The map $h : G/\ker f \to f(G)$ is essentially the same map as $f$, except that elements that were mapped to $0$ by $f$ are not taken into consideration anymore.
You can only do this when your subgroup is normal. As an example, consider the group $D_n = \langle r,s \, | \, r^n = s^2=1, srs = r^{-1} \rangle$. Take $n > 2$ for our example, and consider the two maps
$$
f_1 : D_n \to \mathbb Z/n \mathbb Z, \quad f_1(r^i s^j) = \overline i, \quad 0 \le i < n, \quad j \in \{0,1\}
$$
$$
f_2 : D_n \to \mathbb Z/2 \mathbb Z, \quad f_2(r^i s^j) = \overline j, \quad 0 \le i < n, \quad j \in \{0,1\}
$$
(The $\overline{i}$ means $i$ modulo $n$ ; I use the same notation for $j$ modulo $2$.) The first one is not even a group homomorphism ; we do not have the property that $f_1(s)f_1(r)f_1(s) = f_1(r^{-1})$ (check this ; this is where I use $n > 2$), which should have been true if $f_1$ was a group homomorphism. Intuitively, $f_1$ is an attempt to "mod out $s$". The reason why this attempt fails is explained by the fact that the subgroup $\langle s \rangle \subseteq D_n$ is not normal, i.e. $rsr^{-1} = r^2s \neq s$ when $n > 2$.
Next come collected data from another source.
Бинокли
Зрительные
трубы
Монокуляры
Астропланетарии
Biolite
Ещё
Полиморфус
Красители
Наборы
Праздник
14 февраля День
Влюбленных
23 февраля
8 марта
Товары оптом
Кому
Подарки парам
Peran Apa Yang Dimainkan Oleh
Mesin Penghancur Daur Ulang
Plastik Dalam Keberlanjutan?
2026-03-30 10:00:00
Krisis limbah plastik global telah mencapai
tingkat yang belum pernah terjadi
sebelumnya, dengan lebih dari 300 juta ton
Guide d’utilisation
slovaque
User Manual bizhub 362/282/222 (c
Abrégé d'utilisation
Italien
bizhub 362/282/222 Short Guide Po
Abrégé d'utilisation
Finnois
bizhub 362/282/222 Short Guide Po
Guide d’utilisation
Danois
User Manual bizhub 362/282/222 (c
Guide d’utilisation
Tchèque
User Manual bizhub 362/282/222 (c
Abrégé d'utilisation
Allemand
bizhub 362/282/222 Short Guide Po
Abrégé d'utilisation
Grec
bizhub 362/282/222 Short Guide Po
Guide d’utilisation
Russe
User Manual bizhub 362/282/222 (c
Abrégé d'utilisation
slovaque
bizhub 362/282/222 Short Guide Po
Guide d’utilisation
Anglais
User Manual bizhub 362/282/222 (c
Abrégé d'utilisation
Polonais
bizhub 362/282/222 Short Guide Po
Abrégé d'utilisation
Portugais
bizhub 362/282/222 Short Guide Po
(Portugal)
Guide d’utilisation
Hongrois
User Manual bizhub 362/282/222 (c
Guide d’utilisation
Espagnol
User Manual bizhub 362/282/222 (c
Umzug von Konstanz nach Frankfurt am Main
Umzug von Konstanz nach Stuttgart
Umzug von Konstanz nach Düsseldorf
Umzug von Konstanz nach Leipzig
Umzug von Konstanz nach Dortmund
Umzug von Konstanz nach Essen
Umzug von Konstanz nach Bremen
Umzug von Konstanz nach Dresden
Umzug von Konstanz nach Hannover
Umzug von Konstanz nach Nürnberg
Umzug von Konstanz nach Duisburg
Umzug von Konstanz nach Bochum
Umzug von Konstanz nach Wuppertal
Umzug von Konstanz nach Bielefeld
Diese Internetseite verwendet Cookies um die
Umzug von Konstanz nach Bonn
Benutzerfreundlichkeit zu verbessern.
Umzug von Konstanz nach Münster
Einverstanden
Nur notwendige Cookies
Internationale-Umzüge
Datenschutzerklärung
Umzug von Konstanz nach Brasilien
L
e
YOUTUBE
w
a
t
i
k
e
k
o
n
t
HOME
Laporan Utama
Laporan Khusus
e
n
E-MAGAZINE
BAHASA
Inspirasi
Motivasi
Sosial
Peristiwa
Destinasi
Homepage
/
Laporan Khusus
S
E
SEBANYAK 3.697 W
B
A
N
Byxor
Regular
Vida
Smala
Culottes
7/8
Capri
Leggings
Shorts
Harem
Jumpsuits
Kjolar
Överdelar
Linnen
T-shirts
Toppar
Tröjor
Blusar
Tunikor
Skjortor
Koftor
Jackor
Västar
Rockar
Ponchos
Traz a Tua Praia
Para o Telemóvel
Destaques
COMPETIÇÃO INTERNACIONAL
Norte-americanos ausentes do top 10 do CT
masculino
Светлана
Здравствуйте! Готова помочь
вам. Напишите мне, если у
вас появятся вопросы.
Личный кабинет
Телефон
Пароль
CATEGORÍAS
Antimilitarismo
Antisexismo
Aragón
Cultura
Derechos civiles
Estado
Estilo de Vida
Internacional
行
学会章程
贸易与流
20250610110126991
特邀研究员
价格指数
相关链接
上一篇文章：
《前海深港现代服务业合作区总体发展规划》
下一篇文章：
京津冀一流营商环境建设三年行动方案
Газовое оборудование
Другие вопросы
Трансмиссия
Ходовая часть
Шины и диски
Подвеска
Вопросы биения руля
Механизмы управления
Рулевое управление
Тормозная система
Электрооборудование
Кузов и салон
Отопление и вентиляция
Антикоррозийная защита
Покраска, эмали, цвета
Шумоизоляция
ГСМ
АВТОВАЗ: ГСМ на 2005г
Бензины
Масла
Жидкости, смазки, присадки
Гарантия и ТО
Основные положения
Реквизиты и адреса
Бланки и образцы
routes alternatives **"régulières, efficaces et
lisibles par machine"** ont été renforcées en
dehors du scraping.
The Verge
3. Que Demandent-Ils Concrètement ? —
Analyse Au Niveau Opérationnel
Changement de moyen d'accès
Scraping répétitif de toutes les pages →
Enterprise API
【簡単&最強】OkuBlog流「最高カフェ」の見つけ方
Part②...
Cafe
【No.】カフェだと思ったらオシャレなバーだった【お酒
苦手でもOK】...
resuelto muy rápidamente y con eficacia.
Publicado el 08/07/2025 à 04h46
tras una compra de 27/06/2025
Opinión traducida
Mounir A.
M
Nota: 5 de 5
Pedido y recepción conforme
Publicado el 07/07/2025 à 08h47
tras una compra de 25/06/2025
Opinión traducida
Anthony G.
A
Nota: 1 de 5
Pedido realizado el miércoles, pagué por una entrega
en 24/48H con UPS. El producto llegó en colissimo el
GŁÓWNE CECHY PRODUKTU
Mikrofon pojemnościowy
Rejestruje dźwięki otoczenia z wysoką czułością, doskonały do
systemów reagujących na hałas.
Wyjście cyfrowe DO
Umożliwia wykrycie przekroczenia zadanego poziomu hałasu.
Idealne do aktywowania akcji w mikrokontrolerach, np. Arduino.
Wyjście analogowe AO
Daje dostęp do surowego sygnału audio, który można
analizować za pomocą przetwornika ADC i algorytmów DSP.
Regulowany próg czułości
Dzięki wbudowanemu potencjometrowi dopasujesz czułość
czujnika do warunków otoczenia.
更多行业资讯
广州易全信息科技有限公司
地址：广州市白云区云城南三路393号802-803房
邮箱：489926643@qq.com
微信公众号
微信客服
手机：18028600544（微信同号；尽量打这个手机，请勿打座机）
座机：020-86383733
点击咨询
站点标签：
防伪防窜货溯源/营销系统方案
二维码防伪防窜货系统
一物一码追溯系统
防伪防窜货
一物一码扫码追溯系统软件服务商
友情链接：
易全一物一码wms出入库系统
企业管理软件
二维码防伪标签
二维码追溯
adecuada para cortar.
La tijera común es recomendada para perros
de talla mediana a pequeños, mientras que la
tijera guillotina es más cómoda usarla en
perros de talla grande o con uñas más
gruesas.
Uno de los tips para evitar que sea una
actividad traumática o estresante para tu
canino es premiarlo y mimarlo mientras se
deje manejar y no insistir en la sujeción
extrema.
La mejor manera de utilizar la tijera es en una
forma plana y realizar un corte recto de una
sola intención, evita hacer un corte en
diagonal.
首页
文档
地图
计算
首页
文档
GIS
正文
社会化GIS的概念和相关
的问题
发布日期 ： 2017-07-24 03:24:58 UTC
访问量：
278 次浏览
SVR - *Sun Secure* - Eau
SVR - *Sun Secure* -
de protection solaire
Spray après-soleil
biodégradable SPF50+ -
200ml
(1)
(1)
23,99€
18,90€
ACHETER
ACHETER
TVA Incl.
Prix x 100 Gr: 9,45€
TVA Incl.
The second one, however, works just fine : it is a group homomorphism since
$$
f_2(r^{i_1} s^{j_1} r^{i_2} s^{j_2}) = f_2(r^{i_1 - i_2} s^{j_1 + j_2}) = \overline{j_1 + j_2} = \overline{j_1} + \overline{j_2}.
$$
This is illustrated by the fact that the subgroup $\langle r \rangle \subset D_n$ is normal, i.e. $r(r^i)r^{-1} = r^i$ and $s(r^i)s^{-1} = r^{-i}$.
So if we dismiss the information contained in a normal subgroup, we are fine ; this is because if $H \le G$ is a normal subgroup, then a product $gh$ where $g \in G$ and $h \in H$ will satisfy $gh = h'g$ where $h$ and $h'$ are elements of $H$. If you "don't read" $h$ and $h'$ in this equation, then you see $g$ on both sides. This is what being a normal subgroup means ; when we consider the elements of $H$ as behaving like the identity element in $G/H$, then we have a consistent group structure.
When you understand normal subgroups, you understand the projection map $\pi : G \to G/H$ for a normal subgroup $H$. The generalization $f : G \to K$ with $H = \ker f$ is not a big deal ; you can always replace $K$ by $f(G)$ (since $f(G)$ is a subgroup of $K$) and if you have read the proof of the first isomorphism theorem, you can always replace $f(G)$ by $G/H$, up to isomorphism. So your understanding of normal subgroups and the first isomorphism theorem reduces to understanding the projection map $\pi : G \to G/H$.
Hope that helps,
I assume you are having intuitive difficulties with the third statement of the theorem. Let me try and give an intuitive explanation. Every element of $SN$ is of the form $sn$ with $s \in S$ and $n \in N$. Now in $SN/N$ the $n$'s get 'killed' in the sense that in this group $\overline{sn}=\overline{s}$ for $s \in S$ and $n \in N$. However, we are not left with a group that is isomorphic with $S$, because if $s \in N$, that is if $s \in S \cap N$, then $s$ is also the identity in $SN/N$. So, we are left with $S$, but with the remaining part of $N$ completely filtered out, that is
$$\frac{SN}{N} \cong \frac{S}{S \cap N}$$
Best Answer
I understand the Theorem in the same way as you. The idea with a lot of these Algebra Theorems, where we factor an algebraic structure through a quotient, is to remove some undesirable part of the structure.
In this case, we want to get an isomorphism out of a surjective homomorphism, which is a much "nicer" map. So, we quotient out by the kernel, and as a result we have a map where only the zero element is sent to zero, which maintains surjectivity.
This sort of Theorem reappears frequently, and yours is the correct intuition.